In the third quarter of 2013, three Palestinian communities were displaced almost in their entirety. This appears to constitute a new trend, closely monitored by the humanitarian community.
In August, all members of the Bedouin community of Bir Nabala/Tel al Adassa, in the area between Ramallah and Jerusalem, were displaced following the demolition of 21 remaining structures, including six residential structures, by Israeli Security Forces on the grounds that they lacked Israeli-issued building permits.
In September, Israeli authorities demolished almost all the existing structures in Makhul, a small herding community located in Area C in the northern Jordan Valley, on the ground that they lacked Israeli-issued building permits. In total, 57 structures were destroyed, including ten residential structures, 28 animal shelters, nine kitchens and nine latrines. The community's kindergarten was partially demolished. At least 17 of the targeted structures were funded by international donors.
Also in September, the Israeli Civil Administration and Border Police demolished 18 structures, including eight residential structures, in the Az Zayyem refugee community, located in the El area of the Jerusalem periphery.
In 2013, there has also been a significant rise in demolitions and displacement in East Jerusalem.
The number of people displaced this year in East Jerusalem is now over 250, by far the highest number since 2009 and more than the combined total of persons displaced in East Jerusalem in all of 2011 and 2012.

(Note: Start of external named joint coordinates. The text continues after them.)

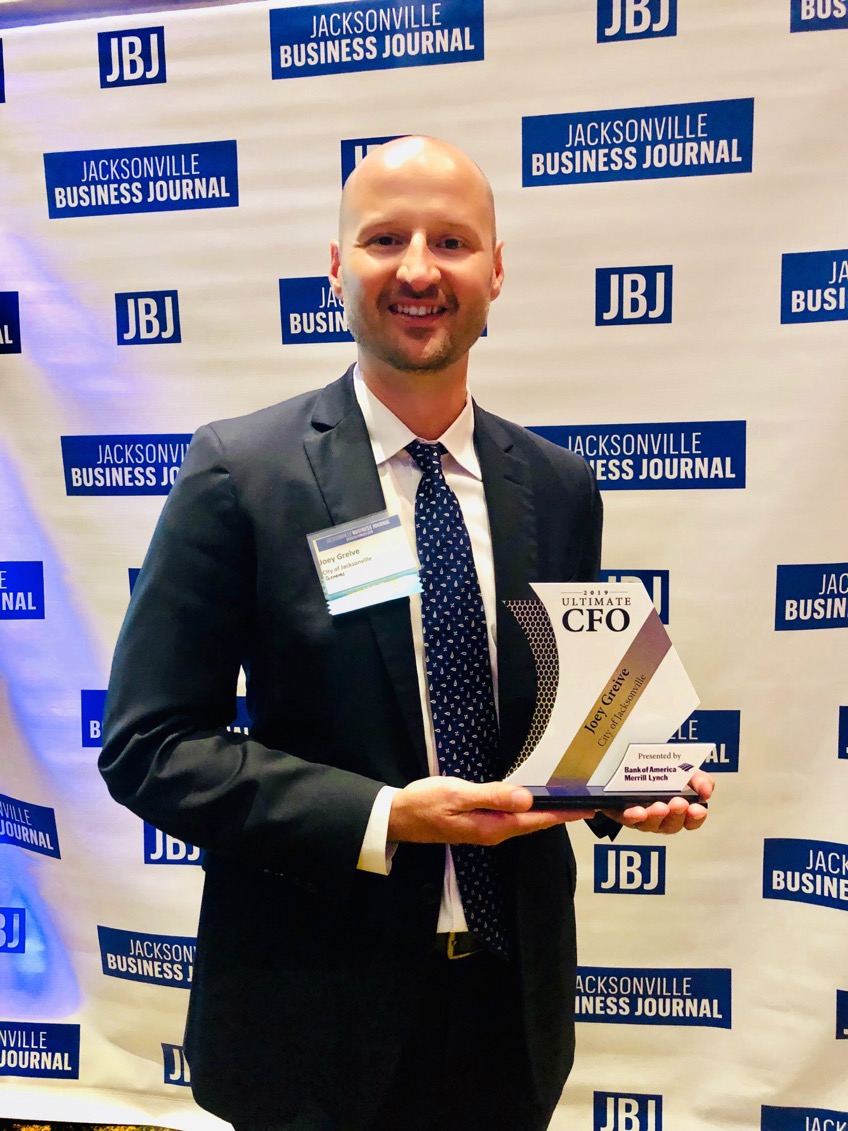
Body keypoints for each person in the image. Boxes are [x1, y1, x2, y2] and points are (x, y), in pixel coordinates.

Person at [99, 136, 713, 1131]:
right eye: (385, 238)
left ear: (496, 271)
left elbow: (566, 723)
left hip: (509, 1012)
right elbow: (149, 748)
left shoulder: (557, 489)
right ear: (337, 267)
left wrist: (624, 791)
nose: (419, 268)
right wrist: (387, 816)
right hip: (309, 1015)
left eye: (452, 241)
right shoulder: (239, 476)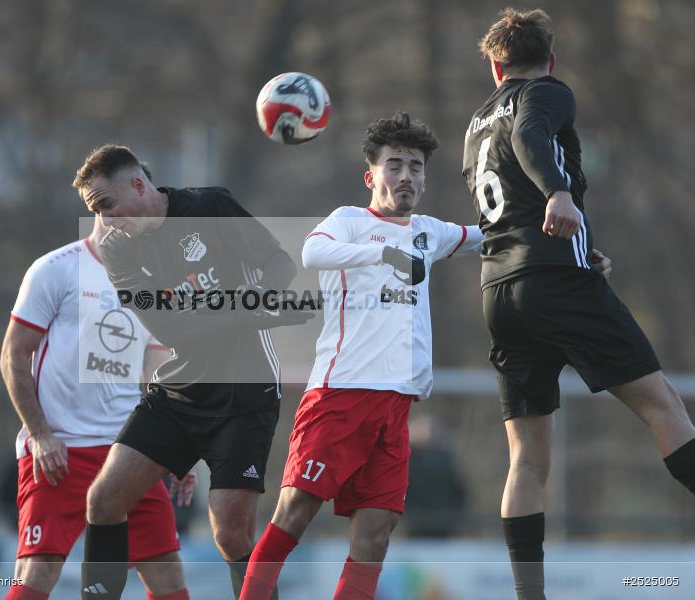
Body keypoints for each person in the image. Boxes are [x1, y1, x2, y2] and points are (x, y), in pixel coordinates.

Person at [463, 9, 695, 599]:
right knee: (663, 406)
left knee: (527, 457)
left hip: (500, 291)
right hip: (554, 284)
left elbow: (508, 203)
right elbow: (530, 137)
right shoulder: (545, 93)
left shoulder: (474, 123)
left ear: (495, 66)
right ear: (551, 59)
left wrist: (582, 249)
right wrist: (560, 192)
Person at [238, 112, 485, 600]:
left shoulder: (429, 232)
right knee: (293, 515)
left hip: (396, 409)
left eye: (415, 167)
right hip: (340, 398)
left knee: (375, 536)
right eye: (394, 165)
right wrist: (383, 253)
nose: (406, 176)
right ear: (371, 176)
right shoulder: (349, 222)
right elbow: (312, 253)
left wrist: (574, 251)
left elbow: (495, 237)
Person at [72, 144, 311, 600]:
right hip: (180, 392)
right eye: (94, 212)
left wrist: (255, 304)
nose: (104, 220)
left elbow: (279, 264)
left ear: (139, 185)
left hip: (246, 390)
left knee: (231, 536)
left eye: (107, 205)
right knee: (103, 501)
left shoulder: (210, 206)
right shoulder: (117, 252)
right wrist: (258, 311)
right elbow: (173, 329)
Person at [0, 216, 192, 600]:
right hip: (61, 452)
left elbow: (156, 377)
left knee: (167, 572)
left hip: (129, 453)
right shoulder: (56, 268)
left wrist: (177, 449)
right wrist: (40, 435)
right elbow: (13, 355)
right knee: (38, 571)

1 An expanding bullet is a bullet designed to expand on impact, increasing in diameter to limit penetration and/or produce a larger diameter wound.
2 When first created in 1995 as part of the Palestinian-Israeli Interim Agreement, the area of restricted access (an area of land on the Gaza side of the 1948 Green line) was 50 metres wide. Since that time, the Government of Israel has gradually and unilaterally expanded the restricted land area. At current, Palestinians in Gaza are either totally or partially prohibited to enter the area 1000-1500 meters from the Green line.
3This is the fence that delimits Gaza from Israel, which is constituted in part by a wall and in other parts by an electric metallic fence.
4"Attacks on schools" include the targeting of schools (or medical facilities) that cause the total or partial destruction of such facilities. Other interferences to the normal operation of the facility may also be reported, such as the occupation, shelling, targeting for propaganda of, or otherwise causing harm to schools or medical facilities or its personnel.